A outra coisa que me lembro daquele Fuscão é que ele enferrujou com
uma velocidade impressionante, e ferrugem daquela que nasce com uma
bolha na pintura de um dia para outro. Eu ainda estava a alguns anos
de entrar na adolescência, mas já sabia o que era acne, e imaginava
que o Fuscão tinha doença parecida.
A podridão nascia em todo lugar: no meio do teto, no capô, nos
para-lamas, mas era em especial nas calhas que ela galopava. Dois
anos depois meu pai vendeu o carro, podrão, e comprou um Chevette,
que foi algo melhor em termos de ferrugem, mas não muito.
Toda essa conversa de tempos passados é para falar de acabamento, de
qualidade, coisa que nos carros de hoje apresenta altos — e muito
mais baixos do que se poderia imaginar.
Certeza número 1: a lataria não apodrece mais. Descobriram (ou
aplicaram) tratamentos de chapa adequados, e ferrugem perfurante é
problema que está restrito aos antigomobilistas. Viva!
Certeza número 2: a popularização do automóvel, a oferta de muitos
modelos, dos muito simples aos tremendamente sofisticados, cresceu
barbaramente.
Certeza número 3: os carros caros estão maravilhosos; já os mais em
conta, ruins de doer, e me refiro aqui sobretudo a acabamento e
cuidado construtivo, não a projeto e tecnologia aplicada.
O relato que fiz acima, sobre o Fuscão do Piero, tem a ver com um
aspecto que pode ser chamado de “percepção de qualidade”. Antes de
enferrujar, aquele simples Volkswagen era especial, dava ao velho
uma sensação de ter feito um grande negócio. Se comparado ao mais
manjado Fusca 1300, sem o jacarandá no painel, de bitola traseira
estreita e motor mais fraco, oferecia realmente algo mais, em uma
época em que a distância entre o carro mais caro e o mais barato do
mercado não era como atualmente, do Everest às Fossas Marianas. |
Decadência
Quarenta anos passaram e, com mais ou menos a mesma idade que
meu pai tinha naquela época, essa tal percepção de qualidade foi
tudo o que não percebi agora ao conviver por um mês com o novo
Palio, em versão Attractive e recheada de opcionais, em tese um
carro bem-equipado — e nada barato em seus R$ 44 mil.
Bem-equipado, mas não caprichado. E até mal feito.

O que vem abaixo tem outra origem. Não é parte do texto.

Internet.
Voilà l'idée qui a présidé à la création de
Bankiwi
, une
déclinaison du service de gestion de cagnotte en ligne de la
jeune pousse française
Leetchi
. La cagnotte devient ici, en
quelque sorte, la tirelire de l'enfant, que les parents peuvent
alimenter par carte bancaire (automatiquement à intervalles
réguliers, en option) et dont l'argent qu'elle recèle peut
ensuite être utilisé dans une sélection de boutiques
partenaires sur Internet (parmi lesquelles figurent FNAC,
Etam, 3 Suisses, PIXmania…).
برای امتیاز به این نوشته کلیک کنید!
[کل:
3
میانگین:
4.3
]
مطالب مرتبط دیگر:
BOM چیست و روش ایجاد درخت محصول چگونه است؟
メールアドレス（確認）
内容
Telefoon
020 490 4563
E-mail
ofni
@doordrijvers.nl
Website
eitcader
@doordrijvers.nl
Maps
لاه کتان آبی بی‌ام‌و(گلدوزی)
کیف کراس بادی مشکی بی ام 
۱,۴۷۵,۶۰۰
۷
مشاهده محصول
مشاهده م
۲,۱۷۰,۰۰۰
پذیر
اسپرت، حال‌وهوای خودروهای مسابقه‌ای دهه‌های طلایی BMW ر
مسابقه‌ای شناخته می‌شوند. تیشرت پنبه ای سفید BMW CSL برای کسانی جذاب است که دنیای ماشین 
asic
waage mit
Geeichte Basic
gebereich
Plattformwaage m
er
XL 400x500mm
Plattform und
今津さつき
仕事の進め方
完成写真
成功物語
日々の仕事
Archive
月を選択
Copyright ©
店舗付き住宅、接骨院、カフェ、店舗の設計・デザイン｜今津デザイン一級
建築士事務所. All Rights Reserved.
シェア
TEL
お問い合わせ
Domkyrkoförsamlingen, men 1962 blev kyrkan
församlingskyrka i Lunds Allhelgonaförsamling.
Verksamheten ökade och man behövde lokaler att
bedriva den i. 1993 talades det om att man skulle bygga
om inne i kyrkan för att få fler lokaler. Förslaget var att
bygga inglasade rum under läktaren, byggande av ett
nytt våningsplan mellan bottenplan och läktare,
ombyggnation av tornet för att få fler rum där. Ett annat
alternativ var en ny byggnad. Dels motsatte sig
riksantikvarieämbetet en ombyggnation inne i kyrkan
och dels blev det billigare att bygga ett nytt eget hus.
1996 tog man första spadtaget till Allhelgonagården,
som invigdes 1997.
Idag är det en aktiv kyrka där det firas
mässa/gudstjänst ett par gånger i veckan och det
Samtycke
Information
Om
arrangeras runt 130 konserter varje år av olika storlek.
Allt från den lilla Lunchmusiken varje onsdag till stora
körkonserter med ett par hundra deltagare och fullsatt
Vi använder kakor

Tive Fiats,
muitos, do 147 ao Doblò, passando por Unos (vários), Elbas (várias),
Tipos (dois), Palio, picapes Fiorino e até uma Marea Weekend.
Versões variadas, ora as mais equipadas, ora as mais peladas, mas
decentes. Mas o novo Palio me frustrou.
Verificar que houve involução em termos de qualidade de materiais e
acabamento de um modo geral — lembrem que não estou abordando
projeto e tecnologia — face ao mesmo modelo anterior é algo ao
alcance de qualquer um. Não é preciso ser um expert em carros,
tampouco ter uma vasta cultura e/ou experiência com automóveis, para
notar que o departamento que corta custos trabalhou diligentemente
para alinhar o Palio aos novos tempos. Sim, pois a assinalada
decadência não é só da Fiat e seu novo carro, mas extensiva ao
segmento de um modo geral.
Hoje, como já mencionado, há mais ofertas e a distância entre os
luxuosos e os simples é mais marcante. Nos modelos de topo,
acabamento e materiais são ótimos, sem miséria, mas na turma dos
andares mais baixos, onde está esse novo Palio junto com Sanderos,
Celtas, Agiles, Gols e outros, a ordem é... tirar o jacarandá do
painel!
Simplicidade não é pecado, mas não me parece que a redução de
qualidade, a restrição a luxos ou mimos, esteja sendo seguida por um
barateamento dos veículos que, pelo que vejo, estão sempre custando
mais. Há menos de 20 anos surgiu o “carro popular”, que custava o
equivalente a 7 mil dólares em nossos dinheiros. Isso, hoje, é igual
a pouco menos de 14 mil reais. Qual carro nacional zero-quilômetro
custa isso?
Qual era a mágica para oferecer algo simples, mas novo, por tão
pouco? Incorporar tecnologia custa tanto assim a ponto de duplicar o
preço em menos de duas décadas? Será que os carros que substituíram
aqueles são tão melhores assim em termos de segurança e desempenho?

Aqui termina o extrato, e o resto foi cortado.